Braving the wild blustery gale on Wednesday evening was worthwhile as we were honoured to have Catherine Czerkawska, novelist and playwright, as our guest speaker.  Her novel, The Curiosity Cabinet was shortlisted for the Dundee book prize in 2005.

It was a pleasure to listen to Catherine’s ‘writing journey’ and having studied medieval history and folklore at university, she was the right person to take us a step back in time to advise on historical fiction.

Catherine recommended in-depth research when setting a story in the past.  On-line availability now makes investigation easier and can be done cheaply and quickly.  Only use Wikipedia as a springboard to further research as there is so much information to be found to help enhance your story.  Make notes of useful web addresses you come across in order to find them easily for further reference

If you are writing historical fiction and not academic, you don’t’ have to present a glossary or a bibliography, but some readers may find this useful.  Catherine presents both in her recent book The Jewel to help readers understand the language that was used at the time and to assist with further interest and fact finding.

The main objective is to start writing and not to let research hold you back. Once you start, you will soon become aware of the information that you don’t know.  Write at length, and then in Catherine’s own words, “polish and prune.”

Small details, such as domestic issues which affected people’s daily lives, will help take your reader back to the time and place you are creating.  One example Catherine gave was information she took from letters sent to Jean Armour from Robert Burns in her research for The Jewel.  Be aware of using the correct language and mannerisms belonging to the period you are portraying.

The following questions are helpful when creating our story:

Who?

What?

When?

Where?

Why?

Catherine also suggested forming a time-line which proves useful, helping the writer acknowledge other political, religious, or local occurrences at the time chosen. Decide who is telling the story, if it is written in first or third person.  If using the ‘all seeing’, be careful of character perspectives so that you don’t confuse the reader.

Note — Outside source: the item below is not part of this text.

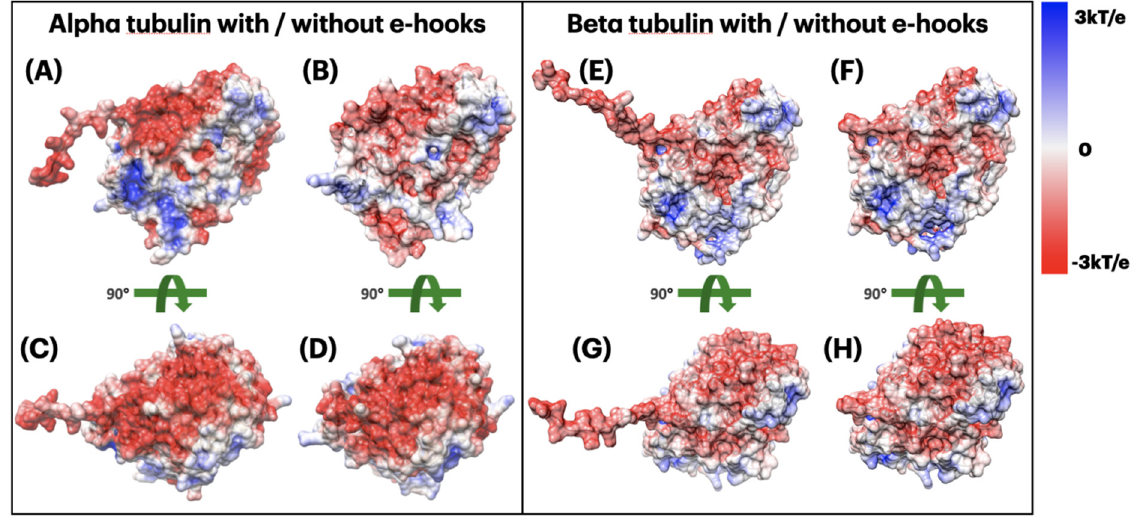
Figure 4. Electrostatic potential is colored on the surface of tubulins. ( A ) Alpha tubulin with E-hook (front view); ( B ) Alpha tubulin without E-hook (front view); ( C ) Alpha tubulin with E-hook (top view, interfacial side); ( D ) Alpha tubulin without E-hook (top view, interfacial side); ( E ) Beta tubulin with E-hook (front view); ( F ) Beta tubulin without E-hook (front view); ( G ) Beta tubulin with E-hook (top view, interfacial side); ( H ) Beta tubulin without E-hook (top view, interfacial side). Color scale: − 3.0 to 3.0 kT/e (red to blue).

Catherine warned of expenses incurred from vanity publishing.  If self-publishing, it is useful to have someone look over your story beforehand to check spelling and grammar.  Smashwords (https://www.smashwords.com) and Draft2Digital (https://www.draft2digital.com) were recommended. Be confident in promoting your work on Facebook and Twitter.  Pinterest was also mentioned as a fact-finding source (https://uk.pinterest.com/).

As a useful exercise, Catherine said to choose a historical character and write about their life.  How did they cope living in an unheated house?  What was fashion like?  What can we tell by jewellery and trinkets?  Don’t use lines from songs as disregard of copyright can be costly.

We now look forward to Catherine’s coming trilogy, ‘The Posy Ring.’